Emily Carr

This paper looks at the life and art of Emily Carr. The development of her craft through different phases, her thought processes, spirituality and influences are all studied to gain an understanding of her art and artistic stance. While she dabbled in pottery and worked as a cartoonist, the main focus of this research is on her paintings and writings.

Emily Carr was born in Victoria, British Columbia on December 13, 1871 and past away on March 2, 1945. She was the offspring of Richard Carr and Emily Saunders and the second youngest of nine children. Emily's mother died in 1886 and her father and her older sister Edith died soon after in 1888. While a rebellious nature dominated her attitude from a young age, these events likely also helped shape her independence.

She lived most of her life on Vancouver Island but did live in San Francisco for three years, five years in England and one year in France. Each of these experiences had a profound effect on her development.

She moved to San Francisco because of the lack of art schools, art collections and professional artists in the Victoria area that she could learn from. Eventually a lack of finances forced her to return. After the California School of Design in San Francisco, she returned to Victoria to teach art classes to children. In 1899, Carr took up studies at the Westminster School of Art in London. And also attended sketching classes in Cornwall. In 1910, she enrolled in the Academie Colarossi in Paris. It was here that she would break away from her more traditional teachings. Unfortunately, her work was not received well when she returned to Vancouver. British Columbians were unwilling to deviate from the English landscape tradition (Dodd, 1984).

In 1913, Carr needed to supplement her income by raising livestock, growing vegetables and making pottery. But by 1927, she was invited to Ottawa for an exhibition and met Lawren Harris, who had a profound effect on her and her work. The confidence and encouragement shown by the Group of Seven rekindled her spirit and motivated her to return to painting.

===

Assignment —
From the Emily Carr text above, copy out everything from "Emily Carr was" down to "on her development.".

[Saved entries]
===

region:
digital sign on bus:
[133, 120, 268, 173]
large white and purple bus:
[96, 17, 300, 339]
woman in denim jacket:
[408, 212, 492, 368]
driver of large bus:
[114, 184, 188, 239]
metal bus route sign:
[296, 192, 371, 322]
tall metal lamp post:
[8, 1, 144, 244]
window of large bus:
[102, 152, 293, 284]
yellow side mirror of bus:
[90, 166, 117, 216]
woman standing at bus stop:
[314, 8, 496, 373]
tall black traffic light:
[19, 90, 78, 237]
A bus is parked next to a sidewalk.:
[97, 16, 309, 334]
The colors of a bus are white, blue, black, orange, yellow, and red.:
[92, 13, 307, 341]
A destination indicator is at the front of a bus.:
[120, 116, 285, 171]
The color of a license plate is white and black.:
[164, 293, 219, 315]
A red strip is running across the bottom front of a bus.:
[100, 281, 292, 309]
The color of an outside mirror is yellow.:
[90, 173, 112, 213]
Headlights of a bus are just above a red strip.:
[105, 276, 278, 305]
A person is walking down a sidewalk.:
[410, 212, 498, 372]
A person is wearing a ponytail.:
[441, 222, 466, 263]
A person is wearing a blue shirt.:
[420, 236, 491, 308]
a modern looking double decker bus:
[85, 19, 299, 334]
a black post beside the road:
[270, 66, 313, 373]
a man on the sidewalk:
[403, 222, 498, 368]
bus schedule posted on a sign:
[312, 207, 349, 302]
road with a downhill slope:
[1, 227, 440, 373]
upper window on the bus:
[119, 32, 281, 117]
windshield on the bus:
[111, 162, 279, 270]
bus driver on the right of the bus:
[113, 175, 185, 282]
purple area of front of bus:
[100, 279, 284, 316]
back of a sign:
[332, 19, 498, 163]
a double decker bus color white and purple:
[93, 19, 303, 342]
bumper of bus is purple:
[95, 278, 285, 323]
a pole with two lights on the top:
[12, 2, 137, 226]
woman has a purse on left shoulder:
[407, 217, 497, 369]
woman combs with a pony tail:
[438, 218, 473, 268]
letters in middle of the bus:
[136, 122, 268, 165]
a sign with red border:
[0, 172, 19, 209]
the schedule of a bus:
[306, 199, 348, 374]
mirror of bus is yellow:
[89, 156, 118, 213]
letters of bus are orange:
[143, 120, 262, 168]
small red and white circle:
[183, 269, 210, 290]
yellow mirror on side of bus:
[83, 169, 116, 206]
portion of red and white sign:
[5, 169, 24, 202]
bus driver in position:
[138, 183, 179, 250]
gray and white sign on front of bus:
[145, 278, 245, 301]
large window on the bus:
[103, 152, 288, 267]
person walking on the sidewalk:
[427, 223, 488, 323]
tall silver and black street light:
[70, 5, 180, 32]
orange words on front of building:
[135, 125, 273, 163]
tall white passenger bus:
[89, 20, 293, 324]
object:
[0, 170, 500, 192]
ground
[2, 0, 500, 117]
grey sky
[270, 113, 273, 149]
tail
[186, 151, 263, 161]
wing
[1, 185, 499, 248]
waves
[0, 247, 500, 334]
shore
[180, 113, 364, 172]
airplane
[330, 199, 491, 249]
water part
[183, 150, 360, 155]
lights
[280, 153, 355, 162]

===

Result of the task —
Emily Carr was born in Victoria, British Columbia on December 13, 1871 and past away on March 2, 1945. She was the offspring of Richard Carr and Emily Saunders and the second youngest of nine children. Emily's mother died in 1886 and her father and her older sister Edith died soon after in 1888. While a rebellious nature dominated her attitude from a young age, these events likely also helped shape her independence.

She lived most of her life on Vancouver Island but did live in San Francisco for three years, five years in England and one year in France. Each of these experiences had a profound effect on her development.